3. The low resolution image based object detection method of claim 2, wherein a first non-maximum suppression algorithm and a second non-maximum suppression algorithm are provided within the region of interest pooling layer, wherein,

the first non-maximum suppression algorithm is an NC-NMS non-maximum suppression algorithm, and the NC-NMS non-maximum suppression algorithm is used for suppressing different types of candidate frames of the target to be detected as the same type so as to reserve the candidate frame with the largest prediction score in the different types of candidate frames;

the second non-maximum suppression algorithm is a top-N score selection non-maximum suppression algorithm which is used for suppressing the candidate frames of different categories according to the length of the target to be detected.

4. The method for detecting the target based on the low-resolution image as claimed in claim 3, wherein the step of processing the detection frame to obtain the coordinate and the classification probability score of the detection frame comprises the following steps:

processing the detection frame by adopting a first full-connection layer to obtain a coordinate of the detection frame;

processing the detection frame by adopting a second full-connection layer to obtain a classification probability score of the detection frame;

wherein the first fully-connected layer and the second fully-connected layer are arranged in parallel.
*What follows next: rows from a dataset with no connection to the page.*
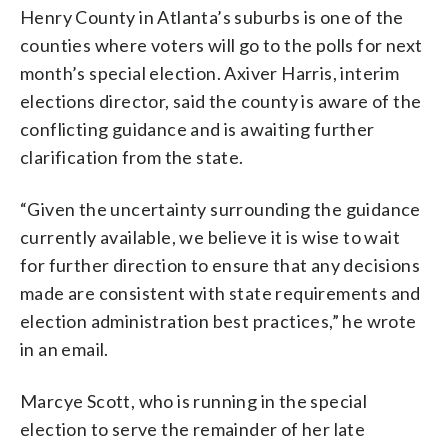
Henry County in Atlanta’s suburbs is one of the
counties where voters will go to the polls for next
month’s special election. Axiver Harris, interim
elections director, said the county is aware of the
conflicting guidance and is awaiting further
clarification from the state.
“Given the uncertainty surrounding the guidance
currently available, we believe it is wise to wait
for further direction to ensure that any decisions
made are consistent with state requirements and
election administration best practices,” he wrote
in an email.
Marcye Scott, who is running in the special
election to serve the remainder of her late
5. A low resolution image based object detection system, comprising:

the acquisition module is used for acquiring a low-resolution image of a target to be detected;

a feature extraction module, configured to perform feature extraction on the low-resolution image to obtain a corresponding feature map, where the feature extraction module specifically performs feature extraction on the low-resolution image by using a low-resolution applicable convolutional neural network to obtain a corresponding feature map, where the low-resolution applicable convolutional neural network includes a first stage, a second stage, and a third stage of a residual error network, and in addition, the low-resolution applicable convolutional neural network further includes:

the first processing module is used for processing the characteristic diagram to obtain a corresponding detection frame;

the second processing module is used for processing the detection frame to obtain the coordinate and the classification probability score of the detection frame;

and the detection module is used for detecting and classifying the target to be detected according to the coordinate and the classification probability score of the detection frame.

6. A computer device comprising a memory, a processor and a computer program stored on the memory and executable on the processor, characterized in that the processor, when executing the computer program, implements the low resolution image based object detection method according to any one of claims 1 to 4.

7. A non-transitory computer-readable storage medium having stored thereon a computer program, wherein the program, when executed by a processor, implements a low resolution image based object detection method according to any one of claims 1 to 4.